Configuring the class 3 pool
# vim squid.conf
----------
acl    bw_users    src    192.168.1.0/24 # The acl defined for the Network
delay_pools    1                                    # Number of Pool
delay_class    1 3                                 # Defines the class of pool for the Pool Number 1
delay_parametes    1 62500/62500 31250/31250 6250/6250 # This tells to create a cieling of 500K (62500) for our bandwidth having (1.5M) with a subnets cieling of 50% of the cieling (Any given time the request from the each subnets will be restricted to the 50% of the cieling bandwidth 500k and each users in subnet will have 20% of the bandwidth rate of subnet cieling)
delay_access  1  allow  bw_users       # This is the access tag which tie to the acl bw_users
----------
# reload squid
    This makes the squid to make the bandwidth usage 50% per subnet(Incase if we have 2 subnets in our network) and each user will get 20% of the subnet cieling. (i.e, out of 1.5M we have taken a cieling of .5M. the subnet cieling will share 50% of this .5M clieing(.25M). In each subnet the users will get 20%(.05M) of bandwidth of the subnet cieling (.25M)).
 
Delay Pool class2 with Time based ACL:
    This will implement the bandwidth management only during the business hours.

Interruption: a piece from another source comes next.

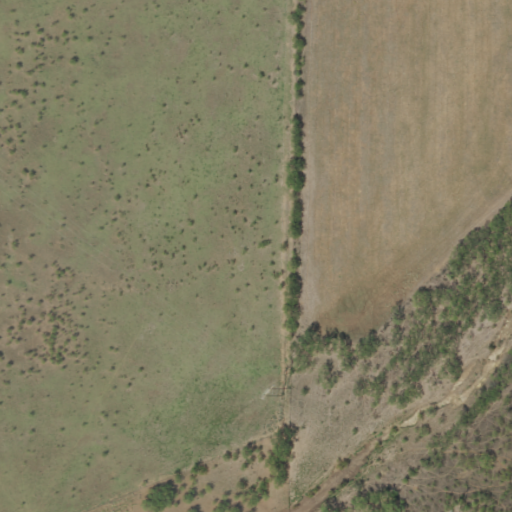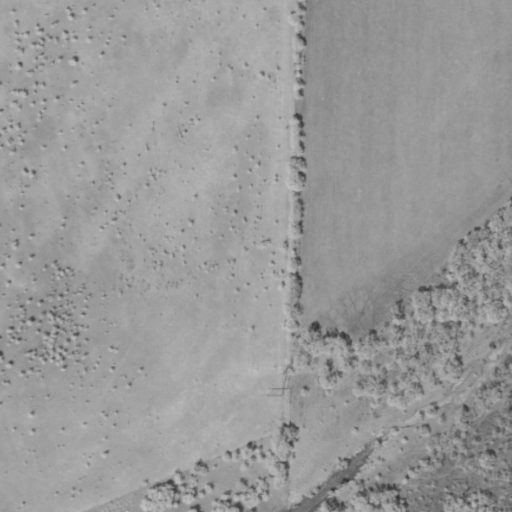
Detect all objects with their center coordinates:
power tower: (284, 390)
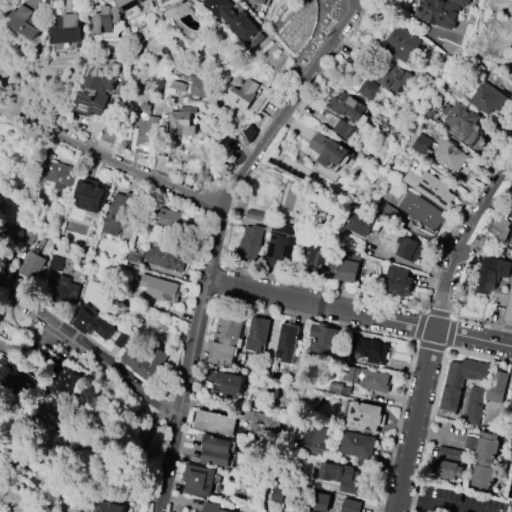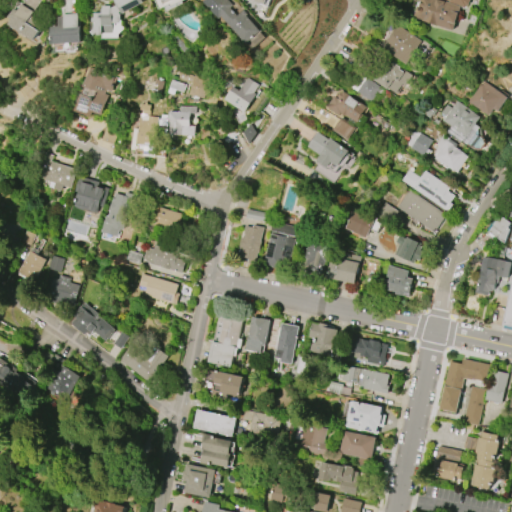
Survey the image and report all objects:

Configure the Class2 pool with time restriction
# vim squid.conf
----------
acl    bw_users src 192.168.1.0/24         # The acl defined for the Network
acl work_time time MTWHF 09:00-18:00
delay_pools    1                                      # Number of Pool
delay_class    1 2                                    # Defines the class of pool for the Pool Number 1
delay_parametes    1 62500/62500 25000/25000 # each user has given an average of 25000 bytes of bandwidth
delay_access  1  allow work_time         # This is the access tag which tie to the acl all and work_time.
----------
# reload squid
    This will make the class 2 pool to be activated only while the office hours. Test by changing the time in the squid servers after configuring the class 2 pool with time period.